Source material:
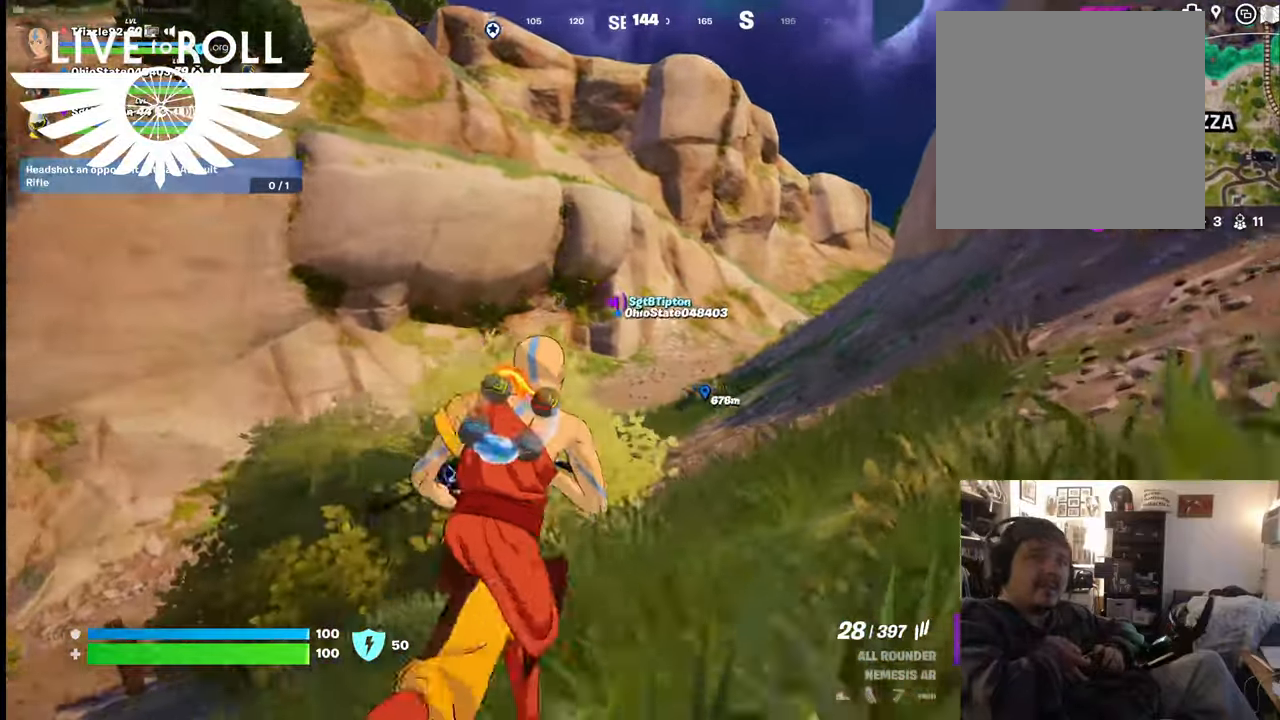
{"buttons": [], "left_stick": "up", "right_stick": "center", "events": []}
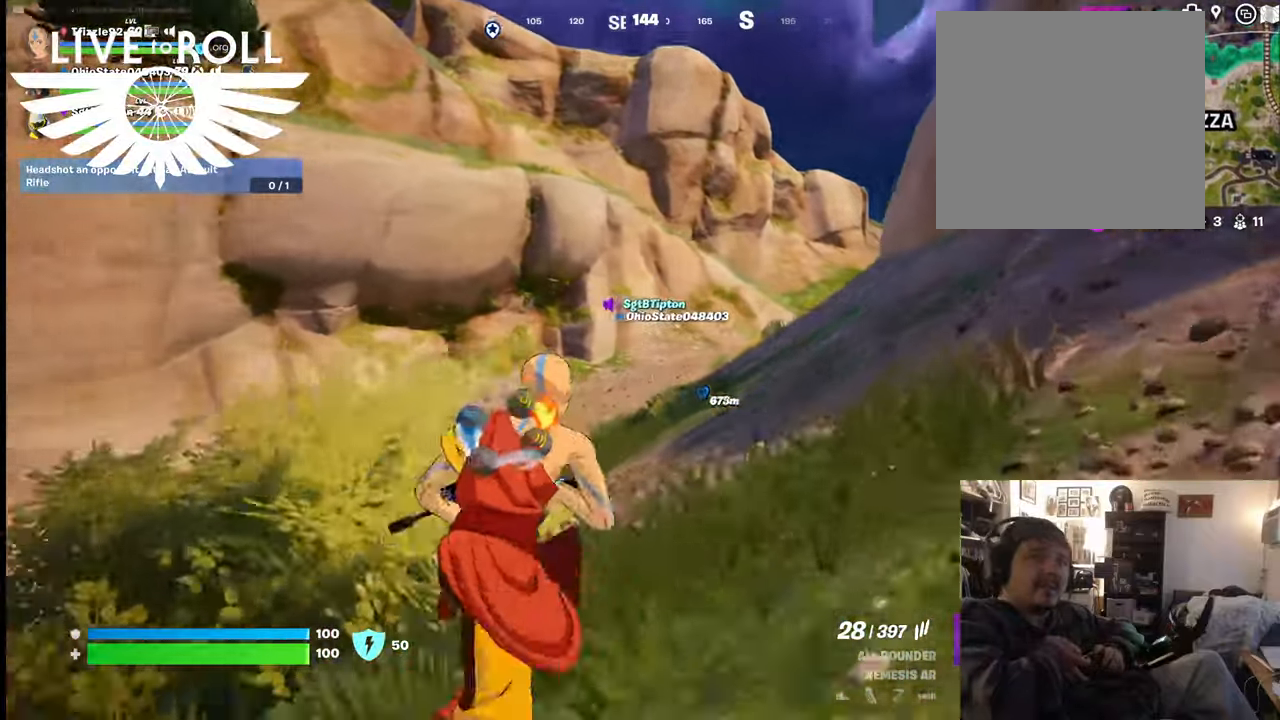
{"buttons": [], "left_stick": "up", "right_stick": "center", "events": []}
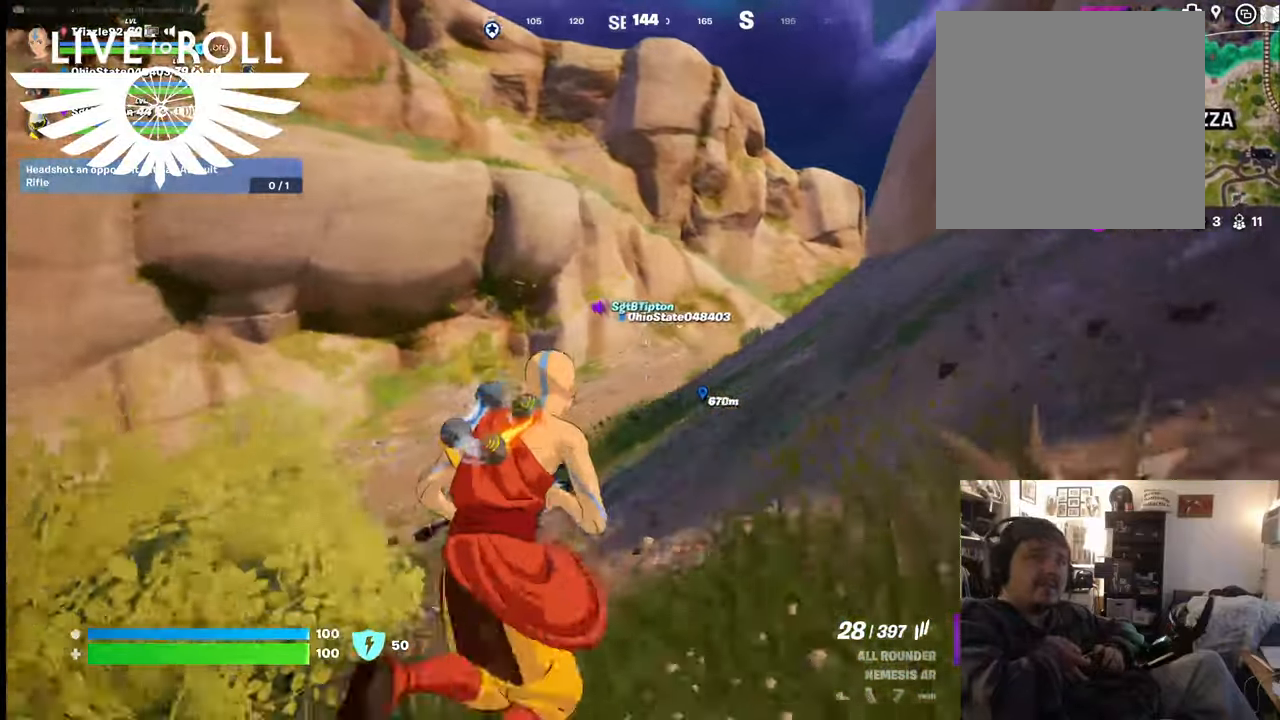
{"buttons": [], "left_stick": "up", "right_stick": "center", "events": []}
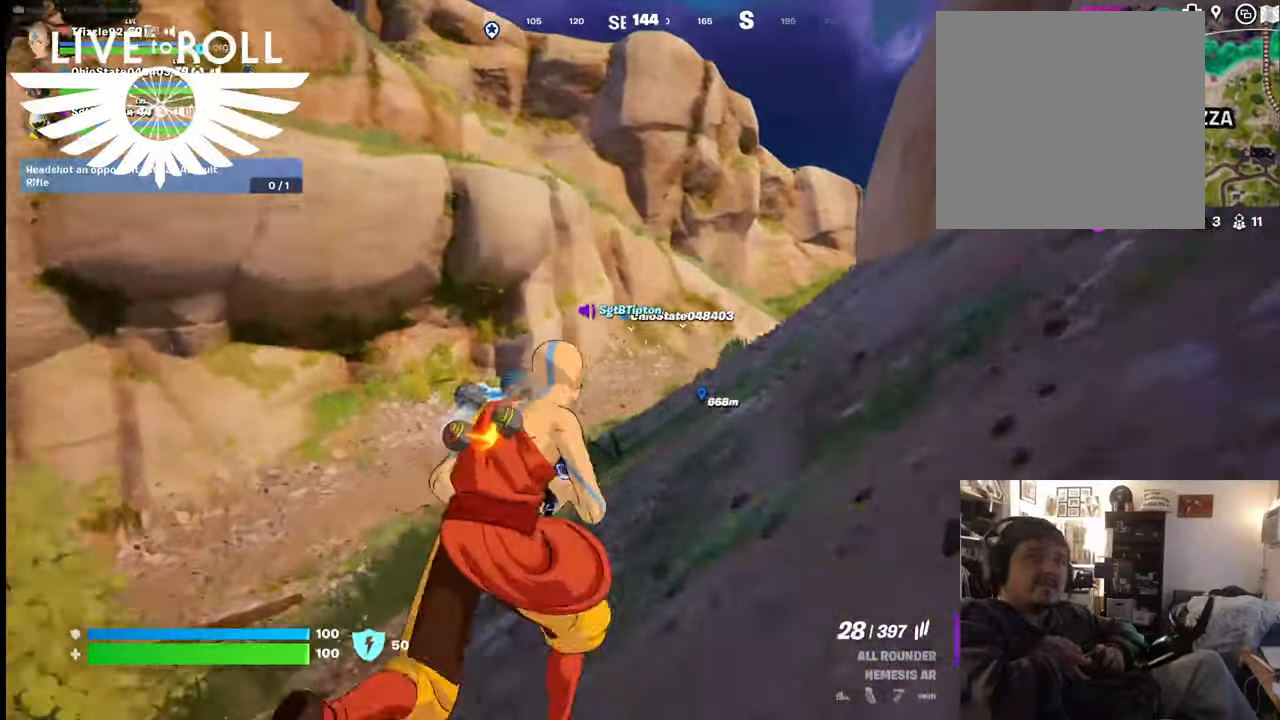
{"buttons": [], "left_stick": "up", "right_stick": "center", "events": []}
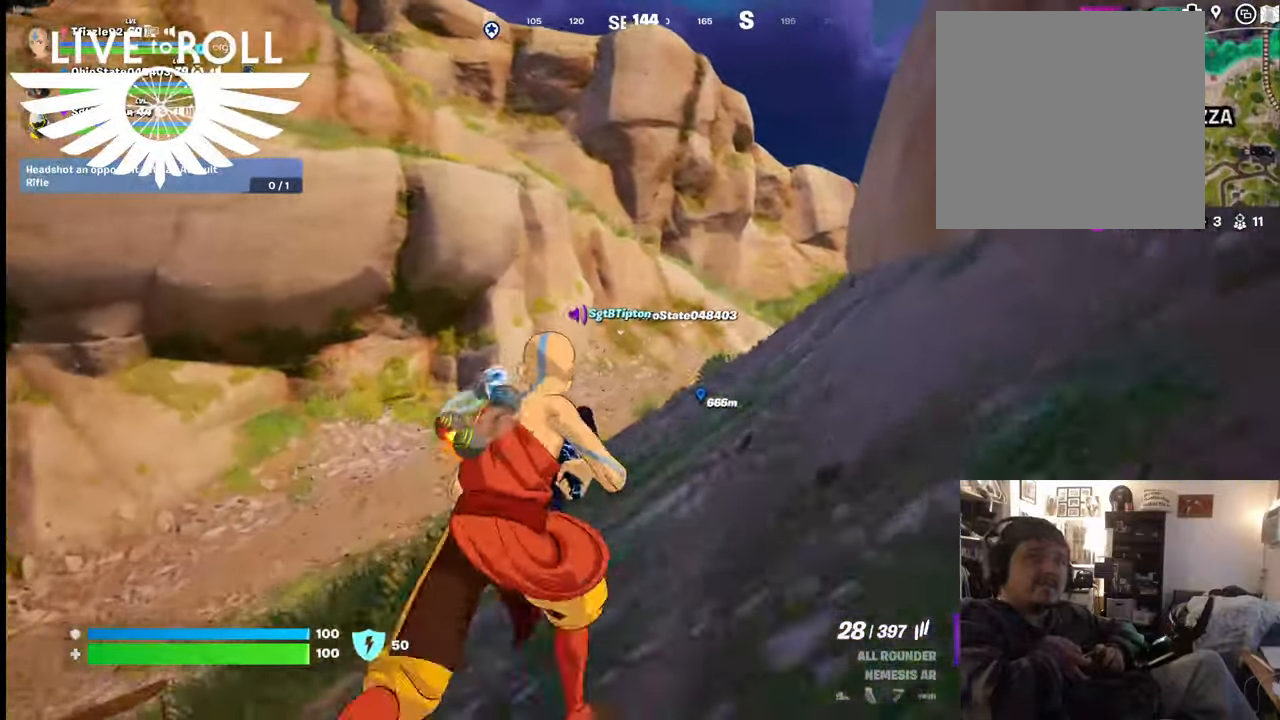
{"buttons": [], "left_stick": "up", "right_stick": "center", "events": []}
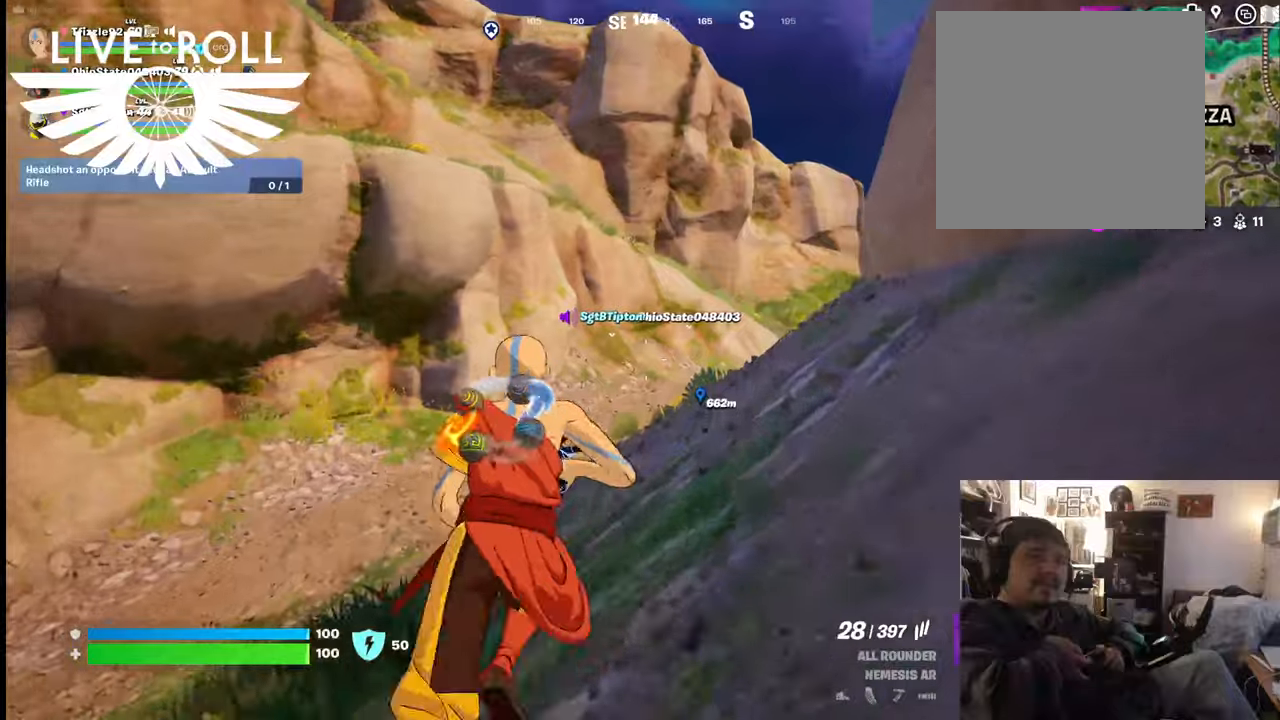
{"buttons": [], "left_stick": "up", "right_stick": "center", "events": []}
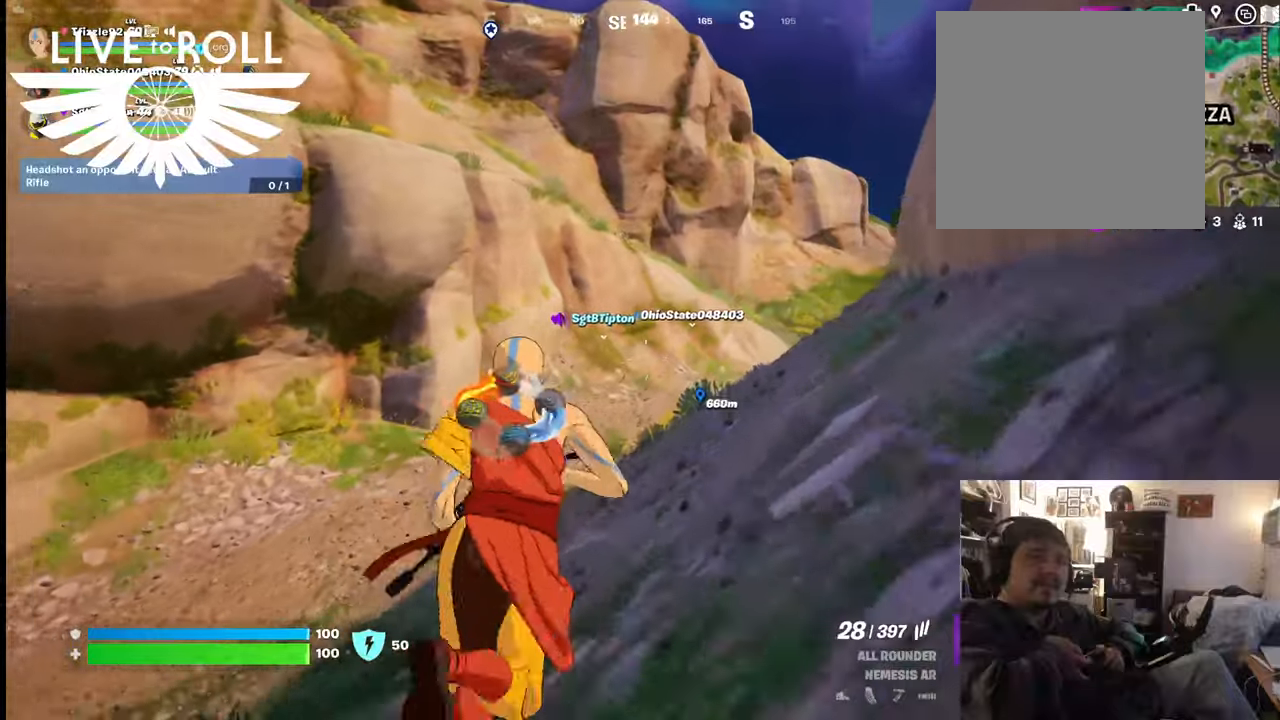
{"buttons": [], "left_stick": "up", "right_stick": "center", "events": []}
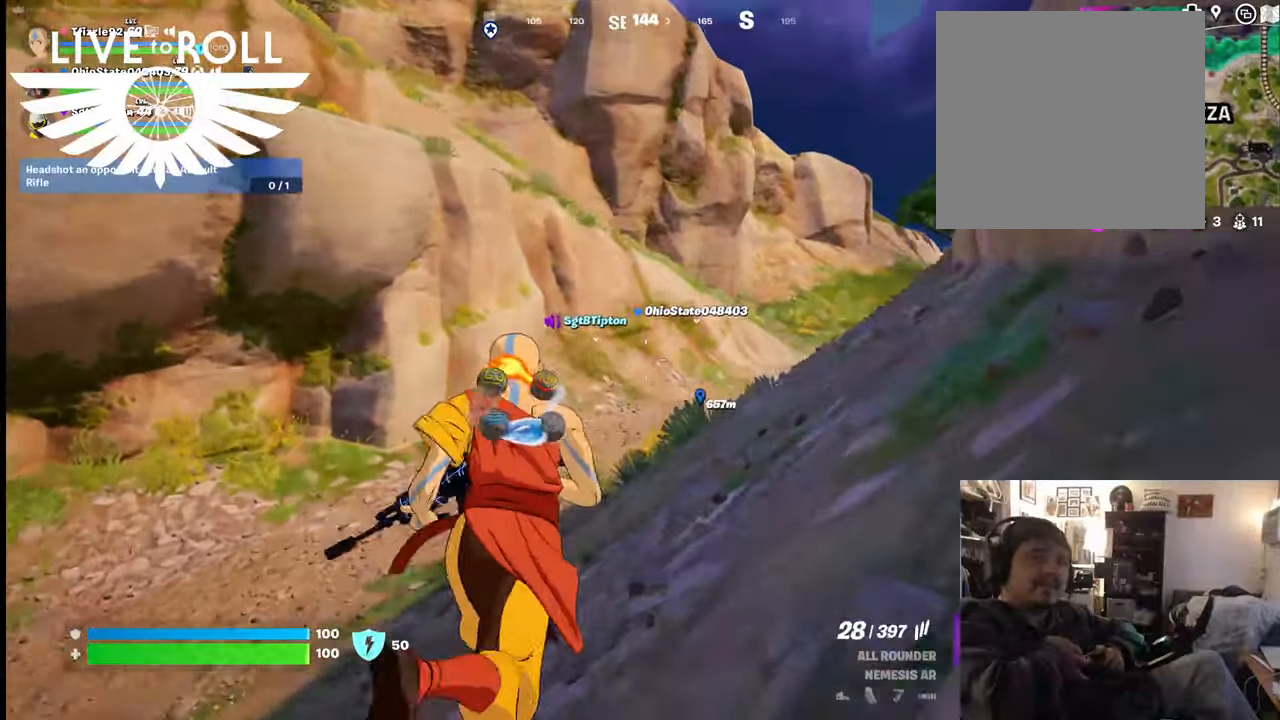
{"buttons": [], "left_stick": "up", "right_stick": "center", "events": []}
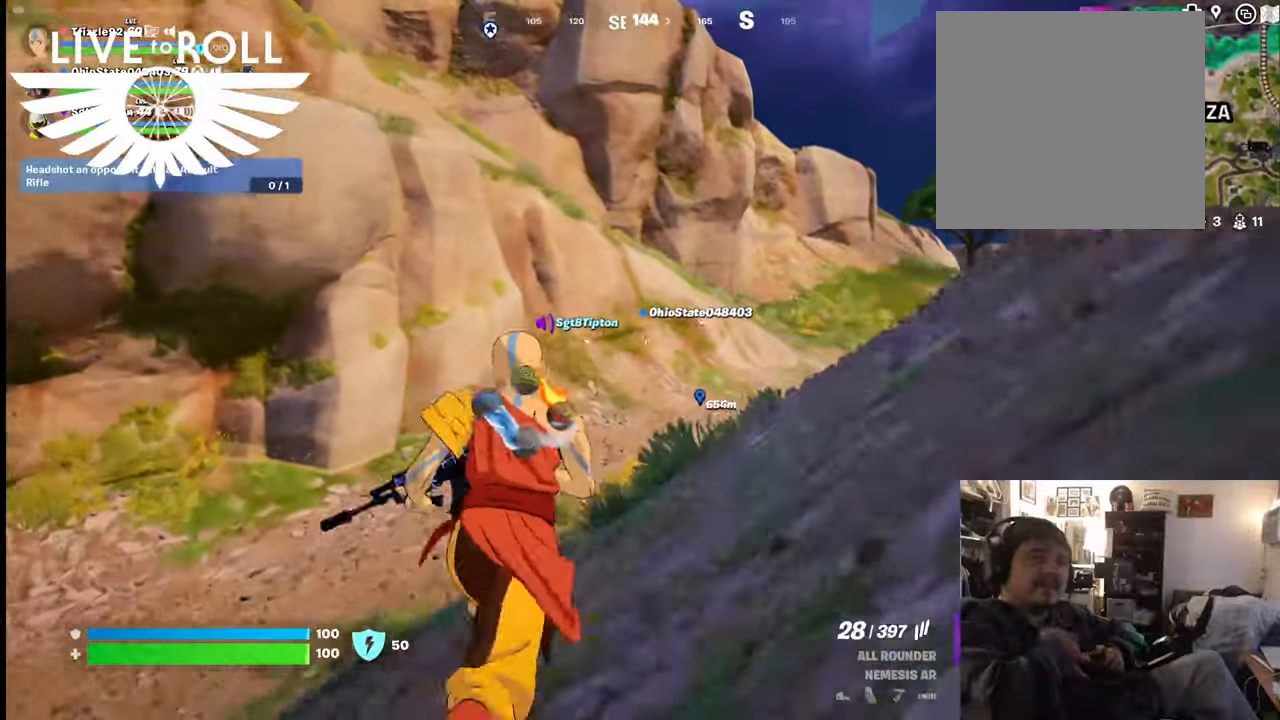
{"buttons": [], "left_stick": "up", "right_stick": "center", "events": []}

Task to carry out: Once the pictures are set aside, give every line above again without alteration.

Your solution:
{"buttons": [], "left_stick": "up", "right_stick": "center", "events": []}
{"buttons": [], "left_stick": "up", "right_stick": "center", "events": []}
{"buttons": [], "left_stick": "up", "right_stick": "center", "events": []}
{"buttons": [], "left_stick": "up", "right_stick": "center", "events": []}
{"buttons": [], "left_stick": "up", "right_stick": "center", "events": []}
{"buttons": [], "left_stick": "up", "right_stick": "center", "events": []}
{"buttons": [], "left_stick": "up", "right_stick": "center", "events": []}
{"buttons": [], "left_stick": "up", "right_stick": "center", "events": []}
{"buttons": [], "left_stick": "up", "right_stick": "center", "events": []}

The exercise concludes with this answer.